Im Mittelalter hatte man die Vorstellung bzw. Theorie, dass z.B. nicht getaufte Menschen - die Taufe war ein erforderliches Zeugnis des Glaubens an Jesus und den Herrn und somit notwendig zur Erlösung von der Erbsünde, die Jesus für uns auf sich genommen hat - nach dem Tod in den s.g. "Limbus" übergehen.
Diese Theorie betraf v.a. Menschen, die vor dem Tod Jesu bereits verstorben waren (Limbus Patrum) und vor, während oder kurz nach der Geburt verstorbene Kinder (Limbus Infantium).
Es gab die Vorstellung, dass diese Personen, weil sie nicht durch eigenes Verschulden keine Taufe erhalten hatten, deshalb zwar nicht zu Gott ins Paradies eingehen können in die Glückseligkeit, aber im s.g. Limbus über der Hölle eben auch nicht körperlich leiden müssen. Andere Vorstellungen gingen von einer "natürlichen Glückseligkeit" aus. Es gab auch die Überlegung, ob die Seelen nicht vielleicht psychisch leiden, weil sie eben im Limbus nicht bei Gott sein können.
Ein aktuelles Verständnis verneint aber solche Vorstellungen; in der Bibel finden sie sich auch nicht.
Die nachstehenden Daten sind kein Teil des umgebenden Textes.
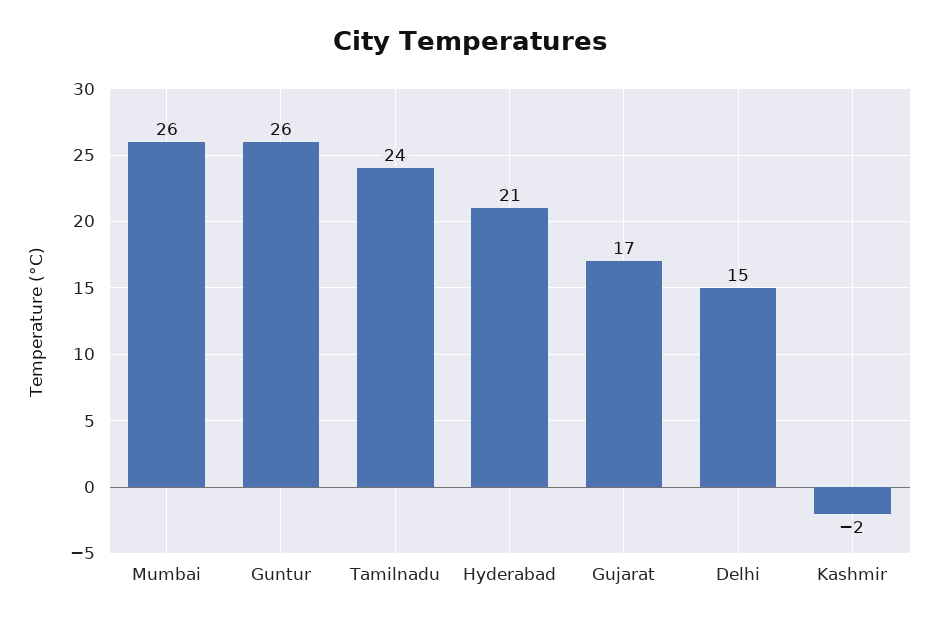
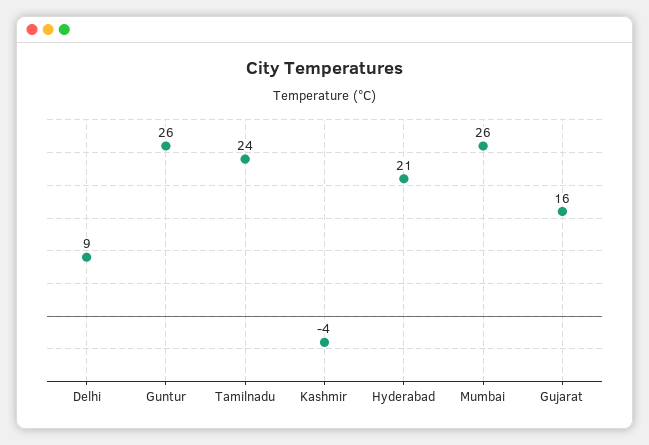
  {
    "Mumbai": 26,
    "Guntur": 26,
    "Tamilnadu": 24,
    "Hyderabad": 21,
-   "Gujarat": 17,
+   "Gujarat": 16,
-   "Delhi": 15,
+   "Delhi": 9,
-   "Kashmir": -2
+   "Kashmir": -4
  }

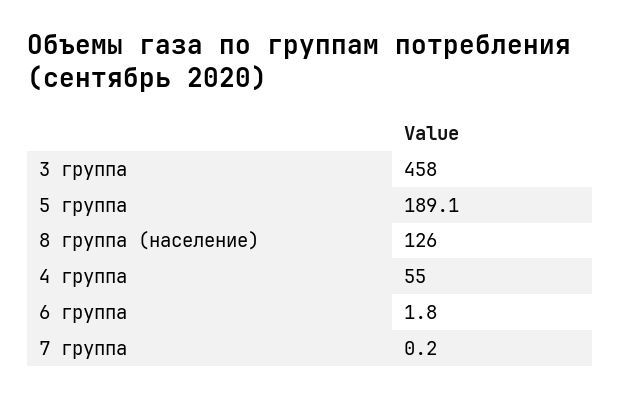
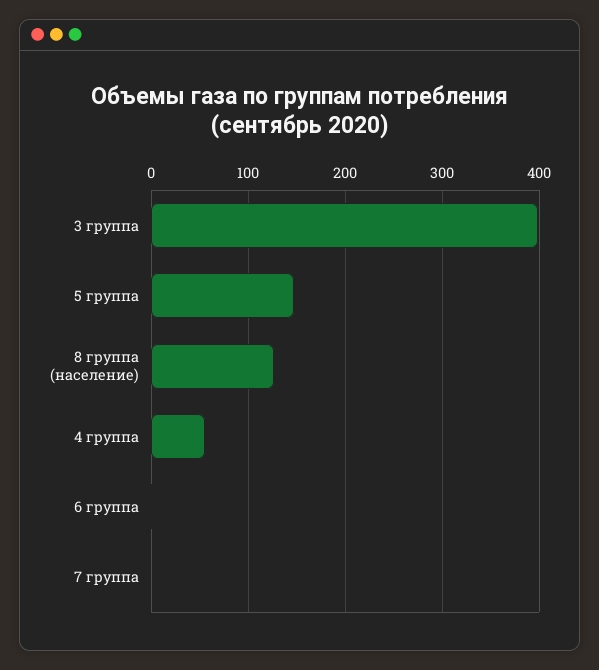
  {
-   "3 группа": 458,
+   "3 группа": 400,
-   "5 группа": 189.1,
+   "5 группа": 150,
    "8 группа (население)": 126,
    "4 группа": 55,
    "6 группа": 1.8,
    "7 группа": 0.2
  }

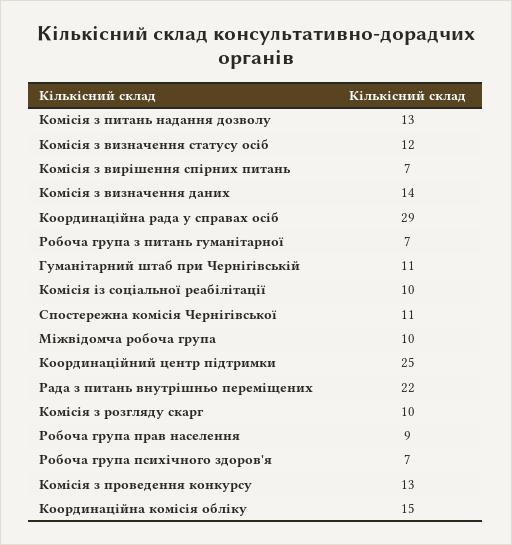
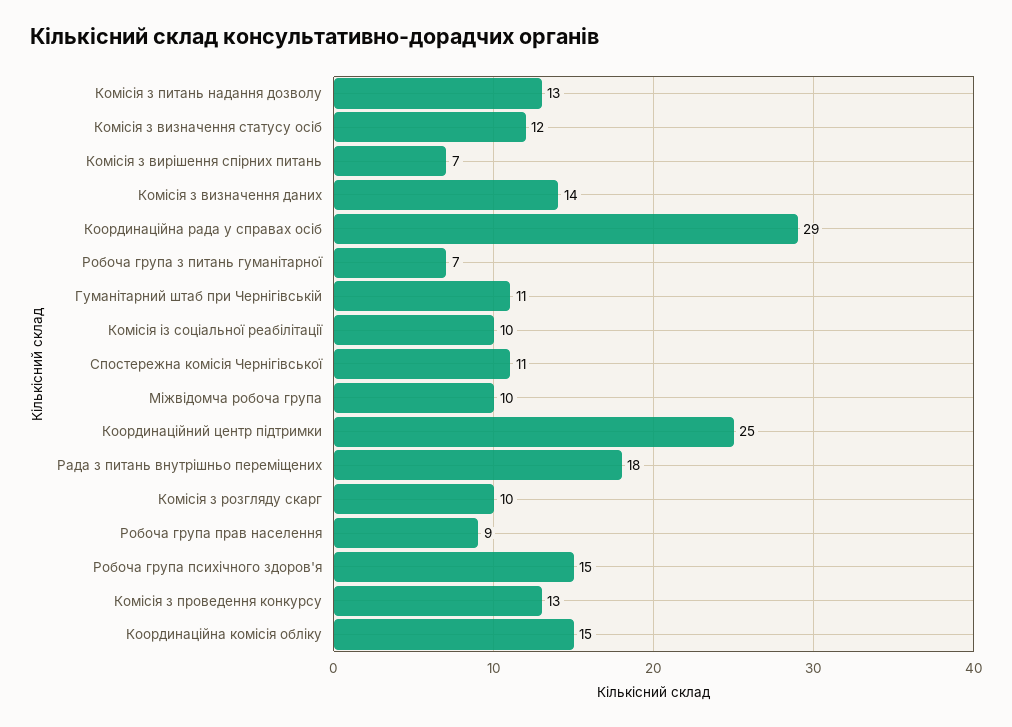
  {
    "Комісія з питань надання дозволу": 13,
    "Комісія з визначення статусу осіб": 12,
    "Комісія з вирішення спірних питань": 7,
    "Комісія з визначення даних": 14,
    "Координаційна рада у справах осіб": 29,
    "Робоча група з питань гуманітарної": 7,
    "Гуманітарний штаб при Чернігівській": 11,
    "Комісія із соціальної реабілітації": 10,
    "Спостережна комісія Чернігівської": 11,
    "Міжвідомча робоча група": 10,
    "Координаційний центр підтримки": 25,
-   "Рада з питань внутрішньо переміщених": 22,
+   "Рада з питань внутрішньо переміщених": 18,
    "Комісія з розгляду скарг": 10,
    "Робоча група прав населення": 9,
-   "Робоча група психічного здоров'я": 7,
+   "Робоча група психічного здоров'я": 15,
    "Комісія з проведення конкурсу": 13,
    "Координаційна комісія обліку": 15
  }

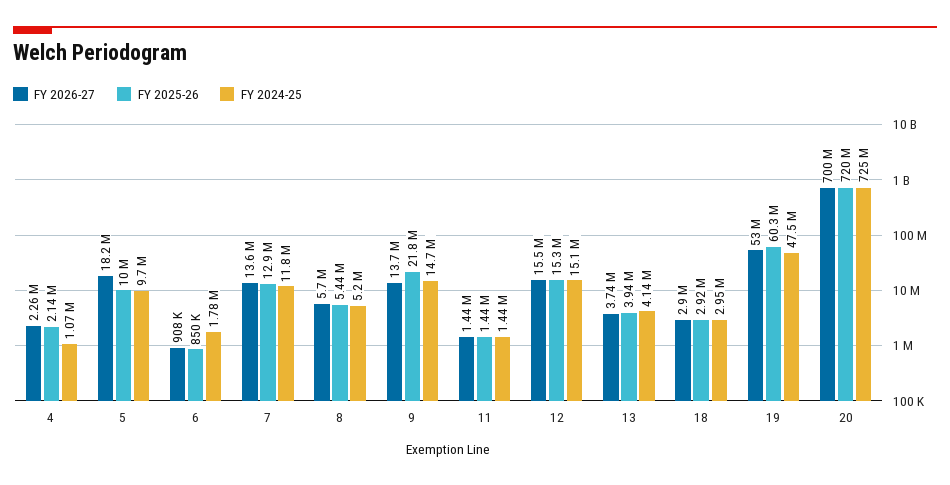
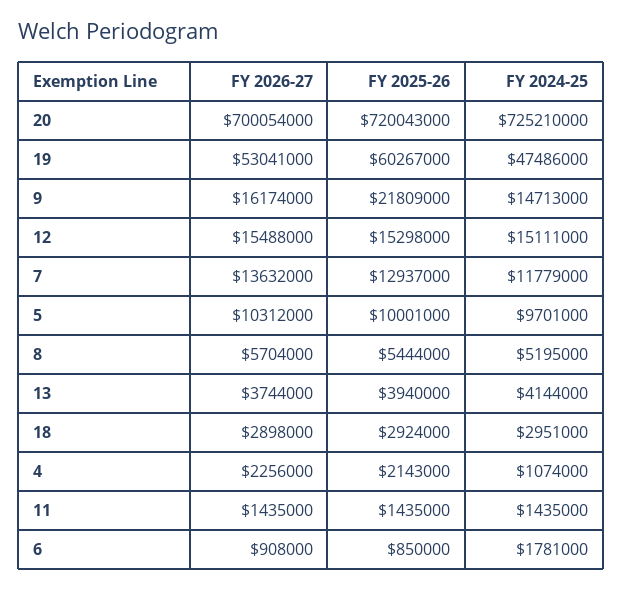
  {
    "FY 2026-27": {
      "4": 2256000,
-     "5": 18200000,
+     "5": 10312000,
      "6": 908000,
      "7": 13632000,
      "8": 5704000,
-     "9": 13700000,
+     "9": 16174000,
      "11": 1435000,
      "12": 15488000,
      "13": 3744000,
      "18": 2898000,
      "19": 53041000,
      "20": 700054000
    },
    "FY 2025-26": {
      "4": 2143000,
      "5": 10001000,
      "6": 850000,
      "7": 12937000,
      "8": 5444000,
      "9": 21809000,
      "11": 1435000,
      "12": 15298000,
      "13": 3940000,
      "18": 2924000,
      "19": 60267000,
      "20": 720043000
    },
    "FY 2024-25": {
      "4": 1074000,
      "5": 9701000,
      "6": 1781000,
      "7": 11779000,
      "8": 5195000,
      "9": 14713000,
      "11": 1435000,
      "12": 15111000,
      "13": 4144000,
      "18": 2951000,
      "19": 47486000,
      "20": 725210000
    }
  }

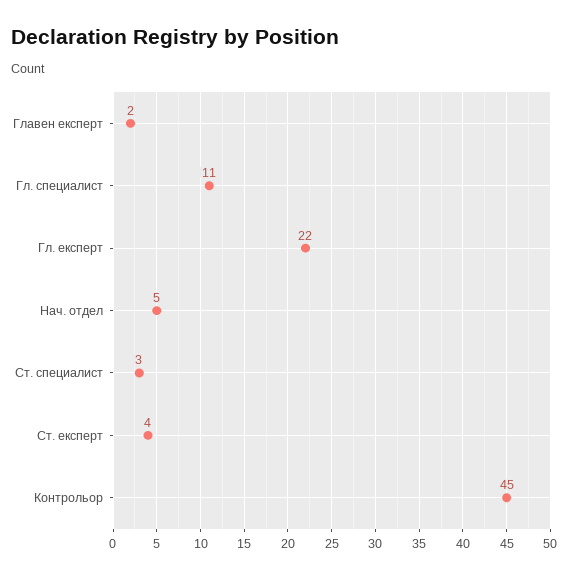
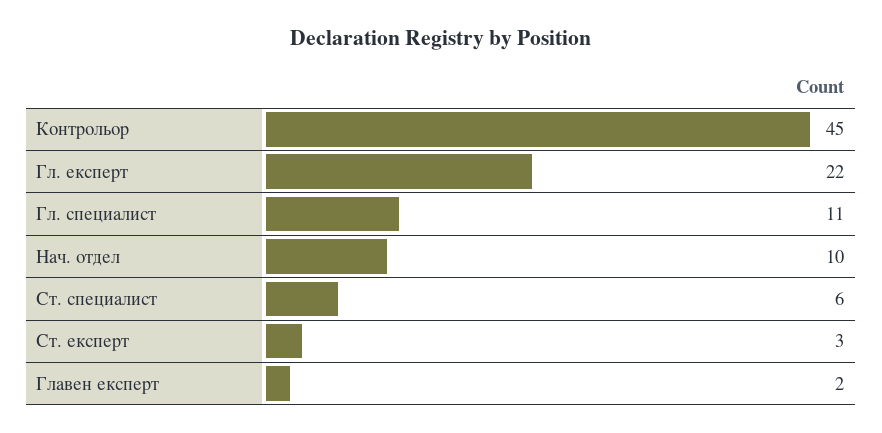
  {
    "Главен експерт": 2,
    "Гл. специалист": 11,
    "Гл. експерт": 22,
-   "Нач. отдел": 5,
+   "Нач. отдел": 10,
-   "Ст. специалист": 3,
+   "Ст. специалист": 6,
-   "Ст. експерт": 4,
+   "Ст. експерт": 3,
    "Контрольор": 45
  }

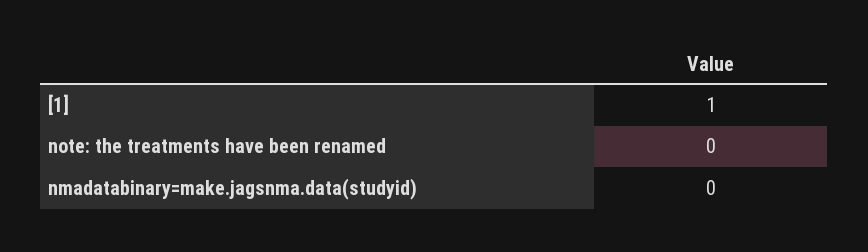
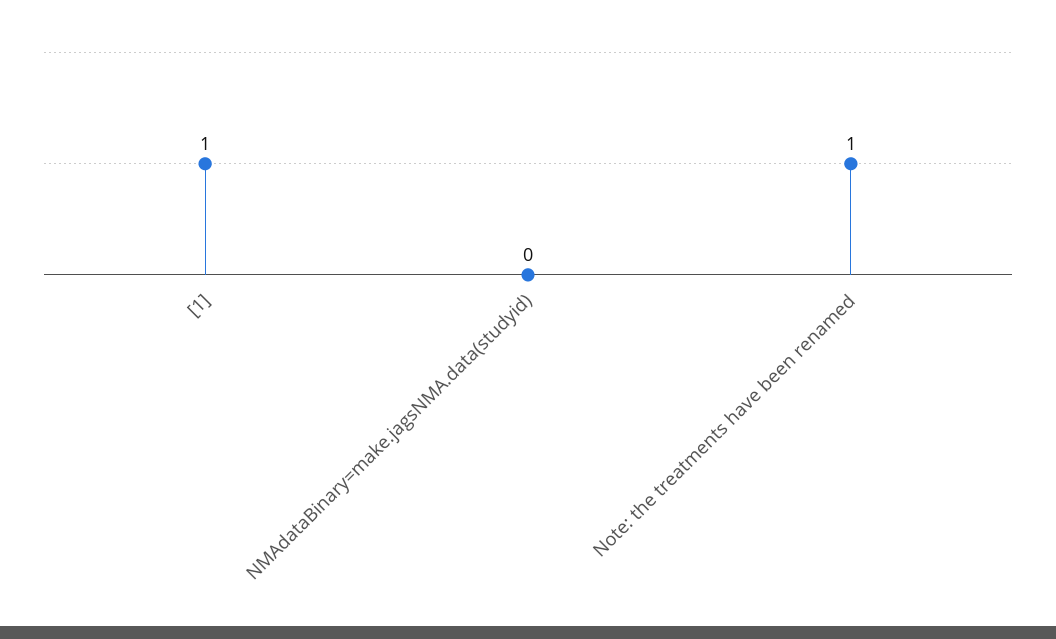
  {
    "[1]": 1,
-   "note: the treatments have been renamed": 0,
+   "note: the treatments have been renamed": 1,
    "nmadatabinary=make.jagsnma.data(studyid)": 0
  }

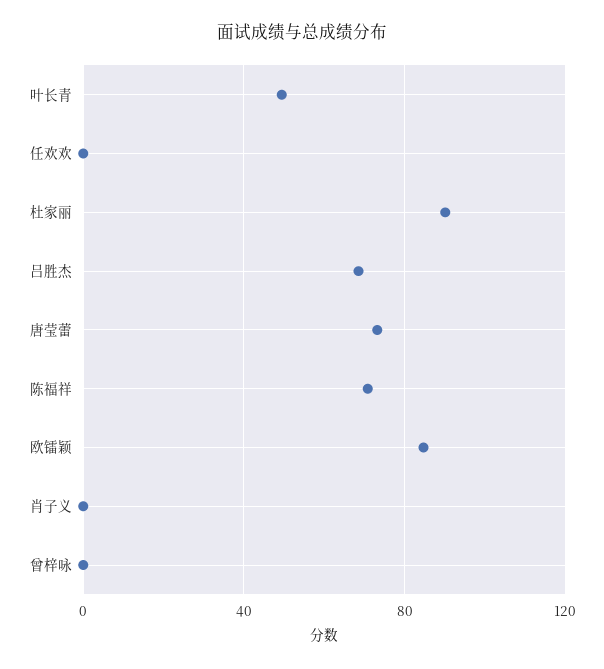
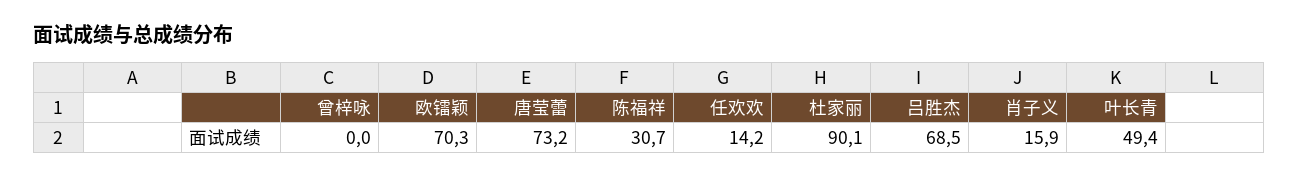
  {
    "叶长青": 49.4,
-   "任欢欢": 0,
+   "任欢欢": 14.2,
    "杜家丽": 90.1,
    "吕胜杰": 68.5,
    "唐莹蕾": 73.2,
-   "陈福祥": 70,
+   "陈福祥": 30.7,
-   "欧镭颖": 85,
+   "欧镭颖": 70.3,
-   "肖子义": 0,
+   "肖子义": 15.9,
    "曾梓咏": 0
  }

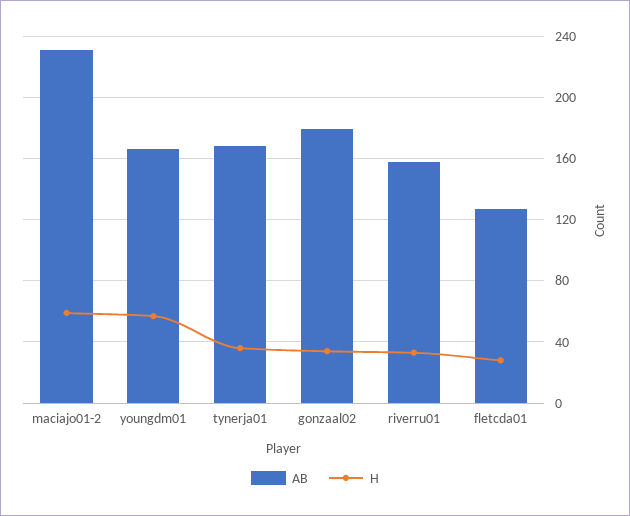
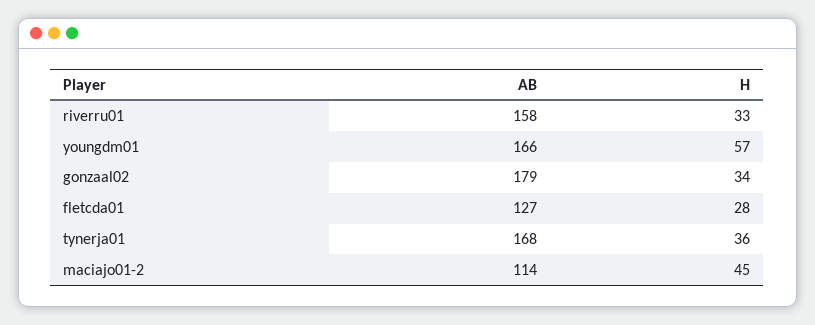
  {
    "AB": {
-     "maciajo01-2": 230,
+     "maciajo01-2": 114,
      "youngdm01": 166,
      "tynerja01": 168,
      "gonzaal02": 179,
      "riverru01": 158,
      "fletcda01": 127
    },
    "H": {
-     "maciajo01-2": 60,
+     "maciajo01-2": 45,
      "youngdm01": 57,
      "tynerja01": 36,
      "gonzaal02": 34,
      "riverru01": 33,
      "fletcda01": 28
    }
  }

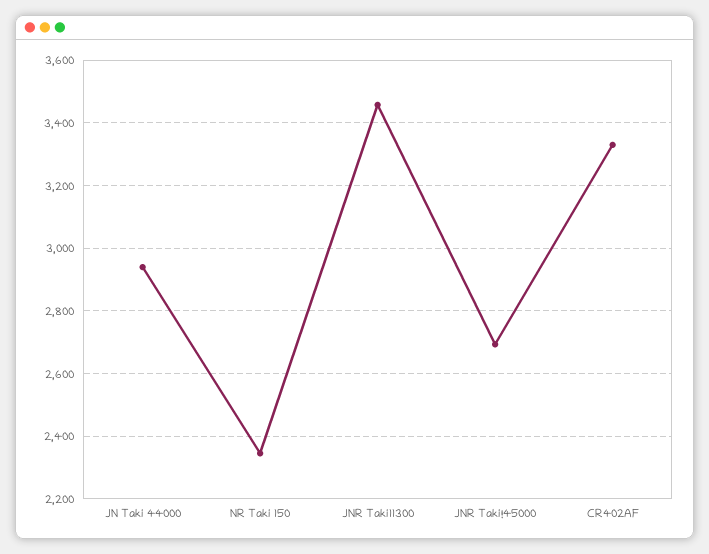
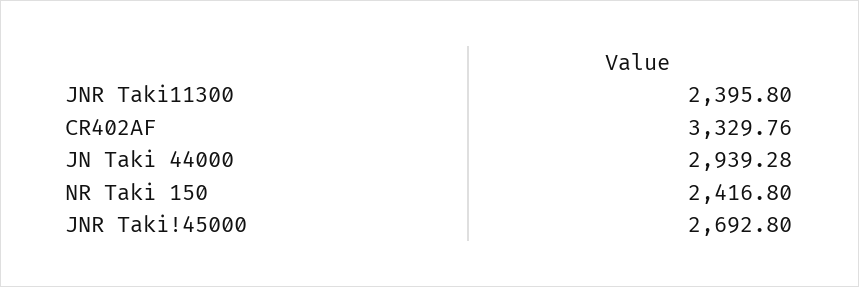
  {
    "JN Taki 44000": 2939.28,
-   "NR Taki 150": 2340,
+   "NR Taki 150": 2416.8,
-   "JNR Taki11300": 3460,
+   "JNR Taki11300": 2395.8,
    "JNR Taki!45000": 2692.8,
    "CR402AF": 3329.76
  }

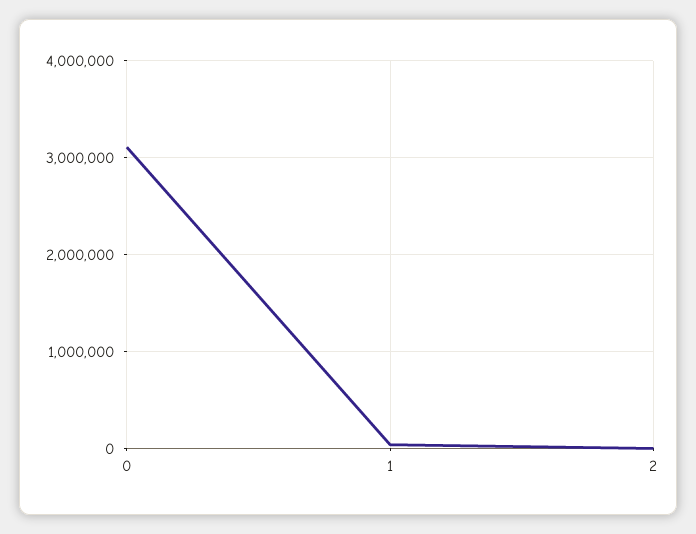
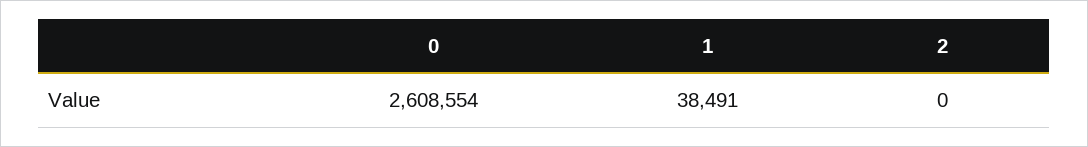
  {
-   "0": 3100000,
+   "0": 2608554,
    "1": 38491,
    "2": 0
  }

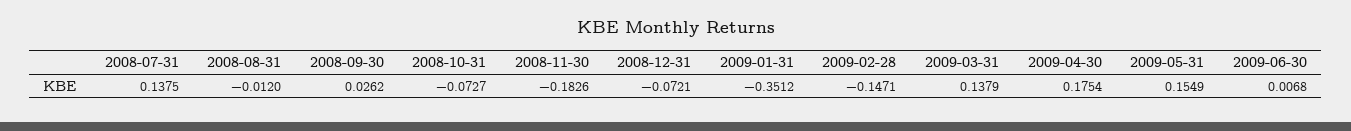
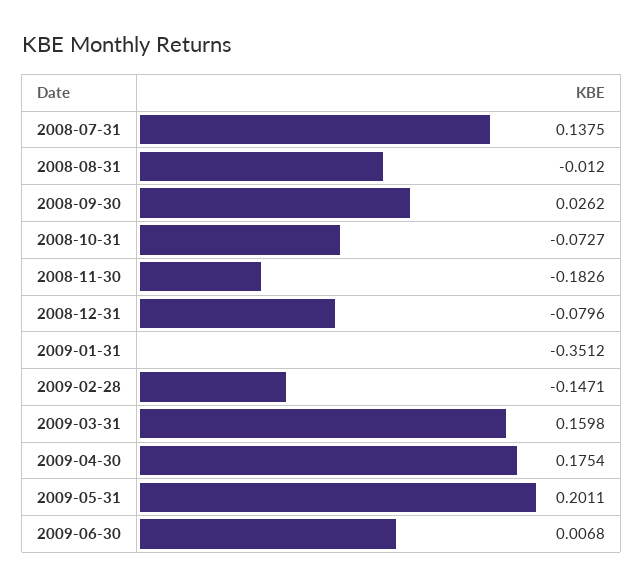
  {
    "2008-07-31": 0.1375,
    "2008-08-31": -0.012,
    "2008-09-30": 0.0262,
    "2008-10-31": -0.0727,
    "2008-11-30": -0.1826,
-   "2008-12-31": -0.0721,
+   "2008-12-31": -0.0796,
    "2009-01-31": -0.3512,
    "2009-02-28": -0.1471,
-   "2009-03-31": 0.1379,
+   "2009-03-31": 0.1598,
    "2009-04-30": 0.1754,
-   "2009-05-31": 0.1549,
+   "2009-05-31": 0.2011,
    "2009-06-30": 0.0068
  }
Es waren nur (weithin anerkannte) Theorien damaliger Theologen, z.B. von Thomas von Aquin oder dem wichtigen Kirchenvater Augustinus von Hippo.
Dante hat den Limbus Patrum in seiner "Göttlichen Komödie" verarbeitet - vor dem Eingang zur Hölle trifft er auf eine ganze Reihe an Dichtern, römischen/trojanischen Figuren, Philosophen und Theoretikern, die sich im s.g. Limbus, in der "Vorhölle" befinden, z.B.:
"Als ich die Brauen hob ein wenig höher, sah ich den Meister derer, die da wissen (gemeint ist Aristoteles), in einem Kreis von Philosophen sitzen. Alle bewundern ihn, es ehrt ihn ein jeder. Dort konnte ich Sokrates und Plato sehen, wie sie ihm vor allen anderen nahestanden. Demokritus, für den die Welt ein Zufall, Diogenes, Anaxagoras und Thales, Empedokles und Heraklit und Zeno. Ich sah den, der die Eigenschaften kennt, ich meine Dioskurides und Orpheus, und Tullius (gemeint ist Cicero), Linus, Seneca den Weisen, Euklid, den Geometer, Ptolemäus, Hippokrates, Galen und Avicenna, Averroes, den grossen Kommentator."
Ist meine Lieblingsstelle von Dante - fasst im Endeffekt die gesamte Grundlage der Philosophiegeschichte des Spätmittelalters und der Renaissance zusammen.